■ **Testo riportato**:
━━━━━━

Diversi rami certamente ma unica Famiglia perché partecipi di un’unica vocazione e di un medesimo dono di grazia. E poi perché chiamati a perseguire le stesse finalità della Congregazione, anche se con modalità proprie e in maniera compatibile –come in questo caso dei SDFAM- con gli impegni diocesani.
Non è superfluo precisare quanto detto anche per gli stessi sacerdoti diocesani FAM al fine di far prendere maggiore coscienza del loro stato di vita, una volta emessi i voti, e vedere anche nella Congregazione FAM la propria famiglia, il grembo del Padre ricco di misericordia che ci ha accolti, l’amore senza limiti di Gesù che ci spinge ad incarnare nel proprio ministero l’amore misericordioso e lo Spirito Santo che ci offre una chiara e tipica testimonianza ecclesiale, conforme alla natura della vita consacrata.
Occorre conoscere, però, questi punti essenziali dell’identità.
I Sacerdoti Diocesani FAM si uniscono alla Congregazione "mediante la professione dei consigli evangelici di castità, povertà ed obbedienza e partecipano alla vita comune" (Statuto, art.1). Pratica dei consigli evangelici e vita comune sono i due requisiti fondamentali che definiscono la modalità di appartenenza.

━━━━━━

■ **Consegna**:
Riporta, per favore, la parte del brano che comincia con le parole "Non è superfluo" e termina dopo "punti essenziali dell’identità.". Basati esclusivamente sul brano riportato qui sopra.

■ **Estratti dei dati**:
━━━━━━

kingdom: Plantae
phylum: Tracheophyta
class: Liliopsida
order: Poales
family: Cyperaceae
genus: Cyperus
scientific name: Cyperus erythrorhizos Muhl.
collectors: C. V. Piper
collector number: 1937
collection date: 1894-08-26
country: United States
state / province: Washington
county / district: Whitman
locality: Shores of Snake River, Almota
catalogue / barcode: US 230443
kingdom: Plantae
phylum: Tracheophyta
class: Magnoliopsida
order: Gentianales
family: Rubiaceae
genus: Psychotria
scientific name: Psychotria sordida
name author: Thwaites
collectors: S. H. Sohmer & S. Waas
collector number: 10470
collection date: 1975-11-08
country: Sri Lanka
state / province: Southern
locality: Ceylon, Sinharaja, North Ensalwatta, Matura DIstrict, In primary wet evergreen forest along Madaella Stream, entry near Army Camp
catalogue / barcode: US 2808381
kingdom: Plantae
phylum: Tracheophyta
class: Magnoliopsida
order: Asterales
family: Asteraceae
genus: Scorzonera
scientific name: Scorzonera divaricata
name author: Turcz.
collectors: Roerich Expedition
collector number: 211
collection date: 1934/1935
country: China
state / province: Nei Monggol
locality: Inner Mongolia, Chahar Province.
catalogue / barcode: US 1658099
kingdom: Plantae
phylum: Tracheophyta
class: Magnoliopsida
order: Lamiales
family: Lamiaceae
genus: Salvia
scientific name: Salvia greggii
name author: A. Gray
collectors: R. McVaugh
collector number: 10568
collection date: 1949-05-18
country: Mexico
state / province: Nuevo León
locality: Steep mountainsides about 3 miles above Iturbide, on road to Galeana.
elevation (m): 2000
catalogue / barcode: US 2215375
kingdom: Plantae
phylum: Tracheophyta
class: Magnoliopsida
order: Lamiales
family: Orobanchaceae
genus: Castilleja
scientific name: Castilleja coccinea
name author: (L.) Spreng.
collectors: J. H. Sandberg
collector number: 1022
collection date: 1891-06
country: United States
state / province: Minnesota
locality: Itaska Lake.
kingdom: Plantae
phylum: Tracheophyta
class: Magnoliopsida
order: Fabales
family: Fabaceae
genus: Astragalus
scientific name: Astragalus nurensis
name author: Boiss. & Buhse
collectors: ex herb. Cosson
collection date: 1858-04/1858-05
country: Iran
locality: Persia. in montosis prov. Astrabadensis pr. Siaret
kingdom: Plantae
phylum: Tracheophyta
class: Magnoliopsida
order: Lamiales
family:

━━━━━━

■ **Risposta**:
Non è superfluo precisare quanto detto anche per gli stessi sacerdoti diocesani FAM al fine di far prendere maggiore coscienza del loro stato di vita, una volta emessi i voti, e vedere anche nella Congregazione FAM la propria famiglia, il grembo del Padre ricco di misericordia che ci ha accolti, l’amore senza limiti di Gesù che ci spinge ad incarnare nel proprio ministero l’amore misericordioso e lo Spirito Santo che ci offre una chiara e tipica testimonianza ecclesiale, conforme alla natura della vita consacrata.
Occorre conoscere, però, questi punti essenziali dell’identità.